##### Quoted passage #####

KGOSIETSILE NGAKAAGAE
The people vote both party and candidate.

At least, that is, the psychological setting. It’s hard to contend with this fact. True, some would vote for anything that runs under their party symbol, even if it is a pig. Some would insist still, that they love their party but would have withheld their vote, had it been a different candidate.

As a matter of constitutional principle, though, the enquiry may be slightly different. The suffrage, and the resultant contract are between the voter and the representative. It’s not a clear black and white case. The vote is a amalgam of both voter preference of candidate and constitutional imperatives. The two, whilst distinct, are two sides of a coin. The vote is therefore, for the most part, indivisible. To put it simply that people vote for a party, is a falsity.

As said, suffrage, belongs to the voter, not party. You can argue with your Constitution. People vote candidates who run under a party. Were that not the case, there would be no need for candidates at all. Parties would simply, stand as parties, and then, choose representatives after the fact, possibly through internal party processes. Can such logic be acceptable? Clearly no. If we agree that it is not; and some may not, then we must of necessity, agree that the singular party imperative cannot be decisive of the question on floor crossing.  A party is just a legal construct; a vehicle for the attainment of state power because ours is a majoritarian democracy. People’s rights do not come after party rights. In fact, the reverse is true. The appropriation, and expropriation of the peoples vote, by the ruling party politburo, is an act of disenfranchisement. It is an act of saying, the representatives are not the representatives of the people, but of the party, and that the party is itself the representative of the people, with candidates simply being merchantable wares through which voters are enticed.

#####

» What is needed
Please retype the part of the essay on floor crossing starting with "As a matter" and going on through "is a falsity.", word for word. The listing after this point has no connection to the essay on floor crossing.

##### Data extract #####

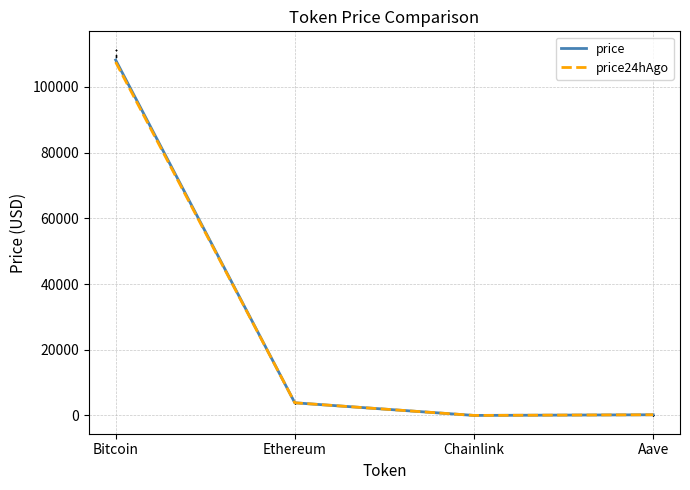

Which series reaches the maximum Y coordinate?

price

#####

» Answer space
As a matter of constitutional principle, though, the enquiry may be slightly different. The suffrage, and the resultant contract are between the voter and the representative. It’s not a clear black and white case. The vote is a amalgam of both voter preference of candidate and constitutional imperatives. The two, whilst distinct, are two sides of a coin. The vote is therefore, for the most part, indivisible. To put it simply that people vote for a party, is a falsity.